==== WORKING DATA

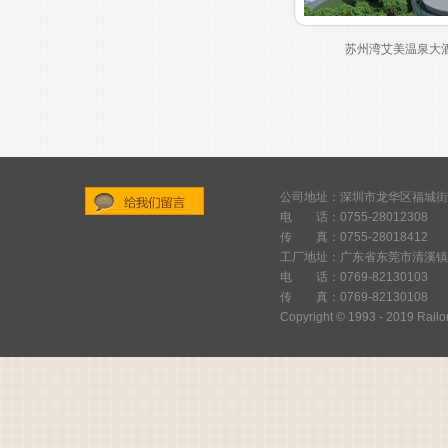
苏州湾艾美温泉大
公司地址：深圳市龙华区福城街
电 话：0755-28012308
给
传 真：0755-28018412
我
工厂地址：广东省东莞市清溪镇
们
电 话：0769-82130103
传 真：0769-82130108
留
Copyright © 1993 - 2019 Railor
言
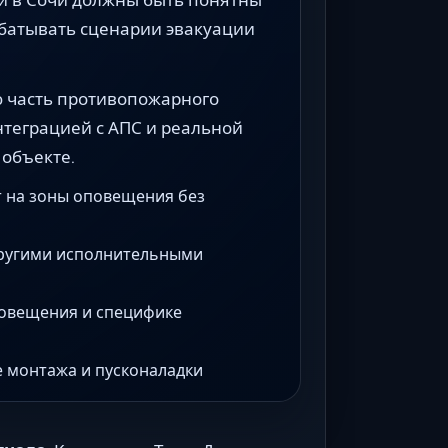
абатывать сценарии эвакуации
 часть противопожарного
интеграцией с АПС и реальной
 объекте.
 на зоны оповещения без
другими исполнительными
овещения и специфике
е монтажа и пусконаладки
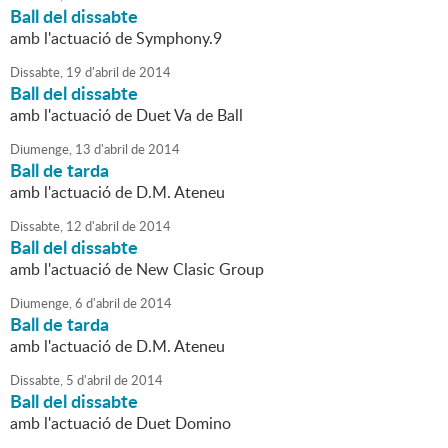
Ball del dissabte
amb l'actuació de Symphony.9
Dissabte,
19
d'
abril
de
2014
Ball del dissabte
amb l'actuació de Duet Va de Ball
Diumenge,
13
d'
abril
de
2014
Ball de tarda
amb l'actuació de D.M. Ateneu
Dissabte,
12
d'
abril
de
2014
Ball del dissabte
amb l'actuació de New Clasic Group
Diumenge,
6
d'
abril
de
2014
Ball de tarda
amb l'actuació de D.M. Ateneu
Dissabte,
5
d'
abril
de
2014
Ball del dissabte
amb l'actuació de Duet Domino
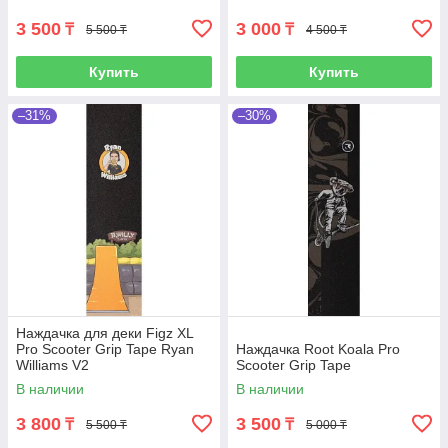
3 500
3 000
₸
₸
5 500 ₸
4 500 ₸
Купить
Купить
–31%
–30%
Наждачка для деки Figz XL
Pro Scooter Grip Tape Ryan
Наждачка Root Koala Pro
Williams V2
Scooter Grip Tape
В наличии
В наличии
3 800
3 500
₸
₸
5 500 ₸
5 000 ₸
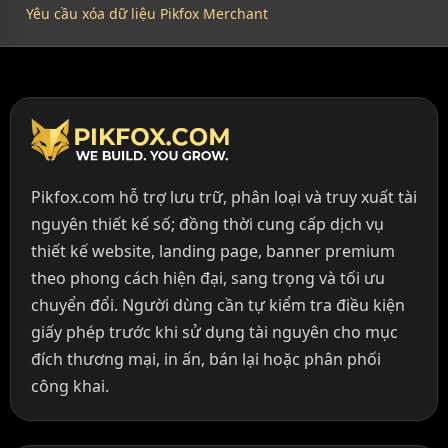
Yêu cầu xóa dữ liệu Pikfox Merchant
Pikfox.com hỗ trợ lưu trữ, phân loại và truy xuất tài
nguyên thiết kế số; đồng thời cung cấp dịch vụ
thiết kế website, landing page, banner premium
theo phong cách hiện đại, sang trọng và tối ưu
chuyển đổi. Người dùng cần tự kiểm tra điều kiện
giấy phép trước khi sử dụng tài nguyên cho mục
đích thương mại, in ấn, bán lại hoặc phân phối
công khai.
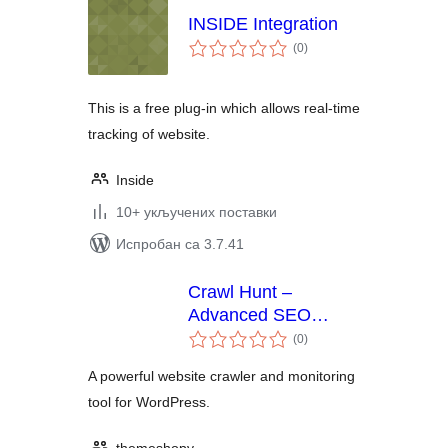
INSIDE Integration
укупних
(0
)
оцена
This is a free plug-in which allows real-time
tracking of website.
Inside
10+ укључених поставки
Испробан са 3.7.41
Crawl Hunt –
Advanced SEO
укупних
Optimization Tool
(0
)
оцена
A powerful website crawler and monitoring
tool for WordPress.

========
==== WORKING DATA

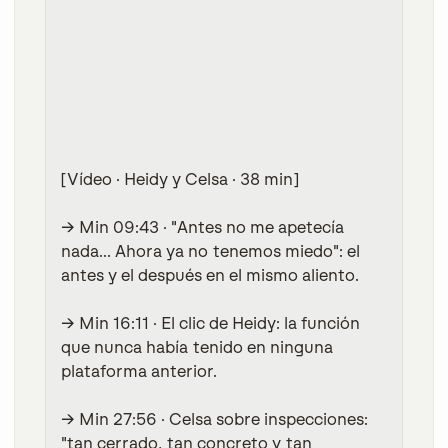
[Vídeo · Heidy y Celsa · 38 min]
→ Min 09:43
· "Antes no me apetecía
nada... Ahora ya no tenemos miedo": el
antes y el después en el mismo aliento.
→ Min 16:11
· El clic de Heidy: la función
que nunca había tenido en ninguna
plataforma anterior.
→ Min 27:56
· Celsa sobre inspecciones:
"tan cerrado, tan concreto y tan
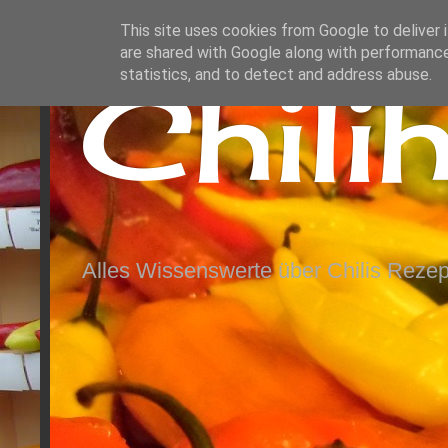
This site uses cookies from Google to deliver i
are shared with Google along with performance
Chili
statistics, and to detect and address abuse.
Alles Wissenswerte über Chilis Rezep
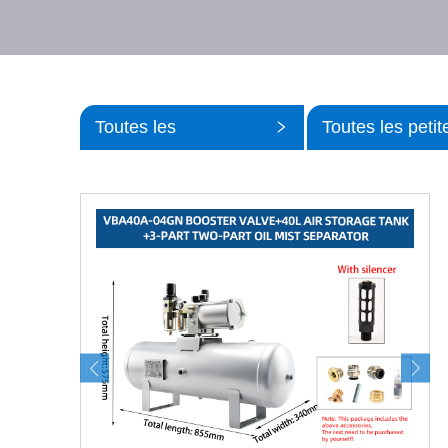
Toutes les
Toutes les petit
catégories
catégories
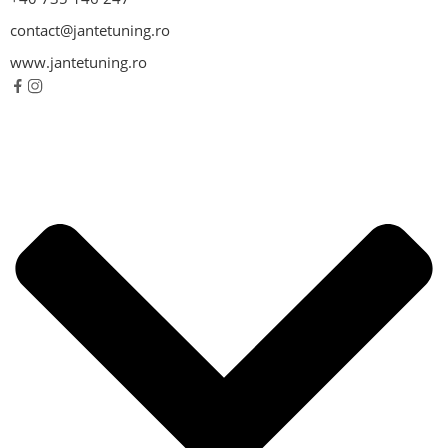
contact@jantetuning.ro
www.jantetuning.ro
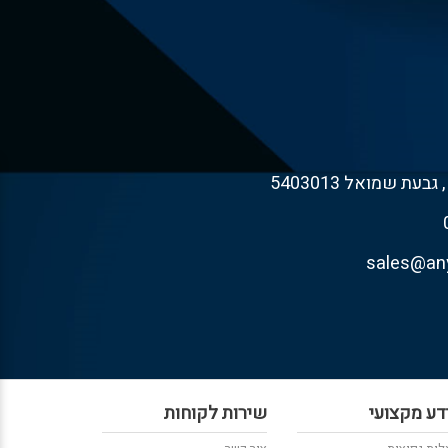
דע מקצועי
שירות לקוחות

========

Gather every line above that contains the word "thiết" and copy each one. Matching is case-sensitive.

▶ RESPONSE FOR THIS EXERCISE:
nguyên thiết kế số; đồng thời cung cấp dịch vụ
thiết kế website, landing page, banner premium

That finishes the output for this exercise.